> **Exercise directions**
Reproduce every line of text in the data below verbatim, leaving out the pictures.

Dataset excerpts:
##############################

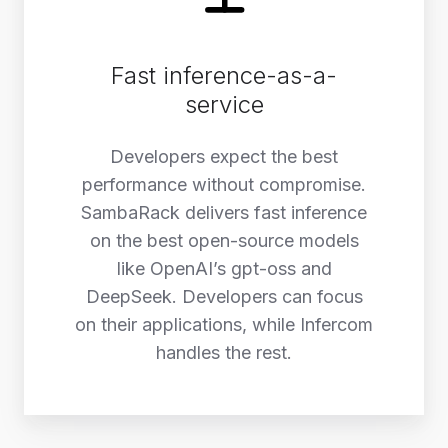
Fast inference-as-a-
service
Developers expect the best
performance without compromise.
SambaRack delivers fast inference
on the best open-source models
like OpenAI’s gpt-oss and
DeepSeek. Developers can focus
on their applications, while Infercom
handles the rest.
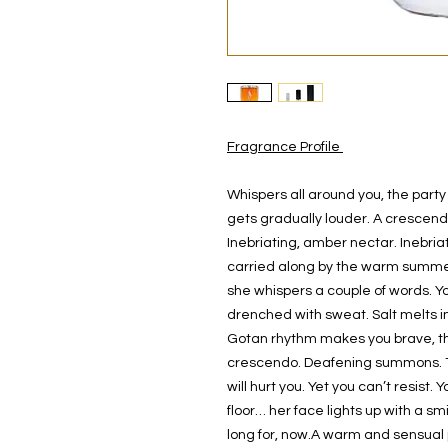
Fragrance Profile
Whispers all around you, the party
gets gradually louder. A crescendo
Inebriating, amber nectar. Inebria
carried along by the warm summe
she whispers a couple of words. You
drenched with sweat. Salt melts in 
Gotan rhythm makes you brave, the
crescendo. Deafening summons. Th
will hurt you. Yet you can’t resis
floor… her face lights up with a smi
long for, now.A warm and sensual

##############################

> **Result for this exercise**
Fast inference-as-a-
service
Developers expect the best
performance without compromise.
SambaRack delivers fast inference
on the best open-source models
like OpenAI’s gpt-oss and
DeepSeek. Developers can focus
on their applications, while Infercom
handles the rest.
Fragrance Profile
Whispers all around you, the party
gets gradually louder. A crescendo
Inebriating, amber nectar. Inebria
carried along by the warm summe
she whispers a couple of words. You
drenched with sweat. Salt melts in 
Gotan rhythm makes you brave, the
crescendo. Deafening summons. Th
will hurt you. Yet you can’t resis
floor… her face lights up with a smi
long for, now.A warm and sensual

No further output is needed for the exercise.